The High Court has ordered Cardiff-based Hugh James to pay six-figure damages to the family of an asbestos victim for professional negligence in abandoning their personal injury claim.
Mrs Justice Yip said partner Simon Ellis failed to send David Hanbury’s post-mortem report and mineral fibre analysis to a medical expert, Dr Ian Williamson, leading him to blame smoking rather than asbestos for the death.
She said that, by the end of the trial last month, Hugh James had admitted breach of duty, and that the expert would otherwise have produced a favourable report, but denied the claimants lost “anything of real value”.
Yip J said that “regrettably” she had reservations about the reliability of Mr Ellis, head of the firm’s asbestos team at the time, as a witness.
“Mr Ellis departed quite significantly from his written evidence and his final position was not consistent with the defendant’s pleaded case.
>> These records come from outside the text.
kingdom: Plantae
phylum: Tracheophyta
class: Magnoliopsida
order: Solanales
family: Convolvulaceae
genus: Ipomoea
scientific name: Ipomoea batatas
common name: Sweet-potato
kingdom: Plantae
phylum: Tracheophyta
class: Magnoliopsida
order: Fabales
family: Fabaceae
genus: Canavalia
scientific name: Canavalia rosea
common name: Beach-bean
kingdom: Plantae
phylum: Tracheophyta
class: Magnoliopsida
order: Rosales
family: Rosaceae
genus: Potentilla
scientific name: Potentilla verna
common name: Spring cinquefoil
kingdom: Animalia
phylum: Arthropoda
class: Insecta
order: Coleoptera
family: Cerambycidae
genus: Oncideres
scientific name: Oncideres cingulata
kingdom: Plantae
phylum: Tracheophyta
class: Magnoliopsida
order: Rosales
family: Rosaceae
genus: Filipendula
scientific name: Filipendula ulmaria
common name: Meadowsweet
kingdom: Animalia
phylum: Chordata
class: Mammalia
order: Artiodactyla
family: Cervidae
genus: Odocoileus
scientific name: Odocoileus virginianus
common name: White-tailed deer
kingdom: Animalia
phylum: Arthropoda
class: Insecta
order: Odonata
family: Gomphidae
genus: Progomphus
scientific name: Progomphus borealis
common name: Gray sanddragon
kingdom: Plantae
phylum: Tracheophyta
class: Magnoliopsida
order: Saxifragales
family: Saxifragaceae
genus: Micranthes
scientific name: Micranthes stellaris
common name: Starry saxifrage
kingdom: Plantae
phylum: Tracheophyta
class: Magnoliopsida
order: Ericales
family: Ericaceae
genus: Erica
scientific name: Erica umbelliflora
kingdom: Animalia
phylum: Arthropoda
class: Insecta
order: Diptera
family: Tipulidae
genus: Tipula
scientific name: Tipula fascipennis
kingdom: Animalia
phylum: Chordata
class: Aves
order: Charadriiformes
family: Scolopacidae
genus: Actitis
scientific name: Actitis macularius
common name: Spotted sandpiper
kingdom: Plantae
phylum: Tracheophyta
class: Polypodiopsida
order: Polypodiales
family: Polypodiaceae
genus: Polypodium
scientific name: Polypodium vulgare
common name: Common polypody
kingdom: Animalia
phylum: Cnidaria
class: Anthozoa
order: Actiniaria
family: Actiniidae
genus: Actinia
“This was surprising. As a solicitor, he can hardly claim not to have understood the importance of attesting to the accuracy of the defence, which he signed, and his witness statement.”
Yip J said a “particularly troubling” aspect of Mr Ellis’s evidence was a letter sent to litigation insurers in January 2013, which was “consistent with the claimant’s case that the reason for not proceeding with the claim was the unfavourable medical evidence”.
Mr Ellis said in evidence that he did not accept this approach, but after she warned him about the “serious implications” of misrepresenting the position when making an insurance claim, “immediately withdrew the suggestion”.
Yip J went on: “By the conclusion of his evidence, Mr Ellis had admitted that he probably did not send the relevant evidence to Dr Williamson and that it was an error on his part not to identify when reviewing the report that Dr Williamson had not mentioned the post-mortem findings.
“He accepted that it was his decision that the claim could not proceed any further unless the family were willing to pay for an engineer’s report. Further, he conceded that had a positive medical report been obtained, the claim would not have ended at that stage.
“Instead, he would have sent the report to the potential defendants’ representatives, pointing out that it confirmed that the deceased had died of asbestos-related cancer.”
The High Court heard in Hanbury and another v Hugh James Solicitors  EWHC 1074 (QB)  that Mr Hanbury’s widow and estate brought the professional negligence claim after Mr Hanbury, who worked as an insulation ‘lagger’, died in 2010.
Mineral fibre analysis was carried out on lung tissue taken from Mr Hanbury after his death and an inquest concluded he died from industrial disease.
The family instructed Hugh James to bring a claim on a conditional fee basis, and provided the firm with the post-mortem report and mineral fibre analysis.
Yip J said Dr Williamson had apparently seen the GP and hospital records but “not the post-mortem report and mineral fibre analysis”.
Mr Ellis told the family in October 2012 that the expert’s report was “not supportive of the claim”, which was abandoned the following month.
The claimant argued that Mr Ellis was negligent in failing to send Dr Williamson the post-mortem report and mineral fibre analysis.
Yip J said it was “highly unlikely” the case would have gone to trial, since the “vast majority” of industrial disease cases settled, and it was “highly likely” it would also have settled.
The judge said she was “entirely satisfied” that the claimants had lost something of “real and substantial value” through the law firm’s negligence.
Having valued the claim at £217,000, she discounted it by 20% for contributory negligence to reflect that Mr Hanbury had been a “relatively modest” smoker for most of his adult life, and by a further 25% for the ‘apportionment risk’ of splitting the compensation award between multiple insurers, and a further 20% to cover the risk that the case may not, in fact, have settled.
Yip J awarded Mr Hanbury’s estate a total of £104,283.